Cemeteries. Every city has one. They are mysterious, historic, haunting and, to me, fascinating. I developed a fondness for cemeteries as a boy.
Now whenever I’m out of town, I always make it a point to visit a cemetery. To me, they are better than any mountain range, skyline or other popular tourist attraction. They are hidden treasures containing a wealth of information about communities and the people who lived there.
Chances are you have visited a cemetery at some time in your life to pay your respects to a family member or friend, and perhaps you too appreciate the stories represented among the tombstones and monuments.
My travels take me to all over the South and Midwest – and sometimes further North – so I have decided to start documenting my cemetery visits with a series of photos in a Sunday feature.
This week’s cemetery is Rosehill Cemetery in Faribault County, MN.

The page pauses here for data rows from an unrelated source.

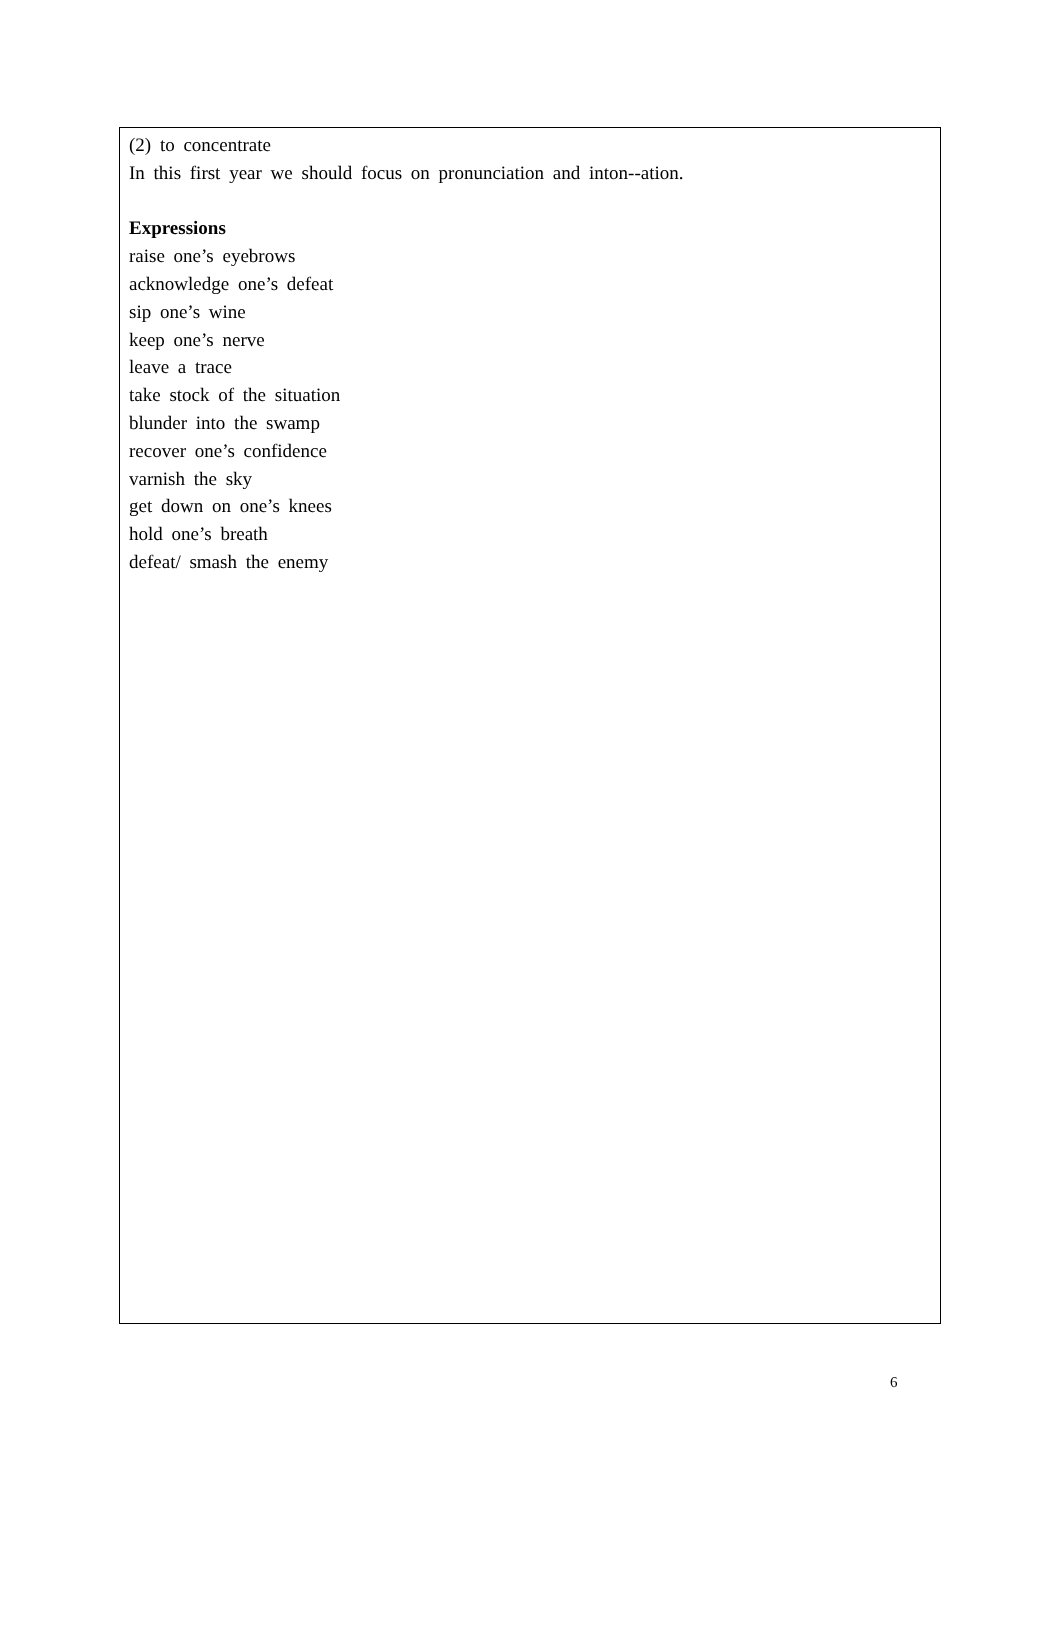(2) to concentrate
In this first year we should focus on pronunciation and inton--ation.
Expressions
raise one’s eyebrows
acknowledge one’s defeat
sip one’s wine
keep one’s nerve
leave a trace
take stock of the situation
blunder into the swamp
recover one’s confidence
varnish the sky
get down on one’s knees
hold one’s breath
defeat/ smash the enemy
6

Recently, I spent a week in Minnesota where I visited as many towns and cities as humanly possible! One of those communities was Blue Earth in Faribault County which gets its unusual name from the Blue Earth River that surrounds the town. Blue Earth is also home to the world’s largest statue of the Jolly Green Giant and is the birthplace of the ice cream sandwich!
Whenever and wherever I travel, I get a strong urge to visit and examine cemeteries. I believe there’s a term for people like me. It’s called coimetromania. So while driving around Blue Earth, I let my handy dandy GPS sniff out the nearest cemetery. That’s how I stumbled upon Rosehill. I’m not sure whether the cemetery is in Blue Earth or another nearby town, but I am certain it’s in Faribault County.
To get to Rosehill, one must travel down a long dirt road. This happened to be my first as a driver! And what a dusty experience it was. Something else that’s very noticeable in small Minnesota towns, especially for a big city guy like myself, is the resonating sound of silence. It’s neat at first but if you think too much about it, it becomes a little spooky!
One might get the impression Rosehill was conceived in the middle of a cornfield because it’s surrounded by them! That explains why there was an abundance of corn husks on the ground.
The cemetery is quite lovely. It’s perimeters are lined with a variety of trees; cedar trees are exclusive to the inner space.
As I strolled down each row, reading the names and dates on the headstones aloud, I kept thinking how interesting and educational it would be to have conversations with these former residents to find out what life was like in this part of the country back in the 1800s.
Charles Starkweather had two headstones — one with his wife, Clara, and another for his time served in World War I. It showed him as being from Iowa. In addition to the community climate, I’d like to know how he met his wife and if she’s the reason they made this area their home.
As far as Truman and Mary Derby, I’d like to know, I’d ask them about modes of transportation during their day and whether crime was ever an issue. Also, I’d like to know how they ended up here.
I’d ask Klyde and Minnie Miller about what it was like living through the Great Depression and how it impacted their family and those in the community.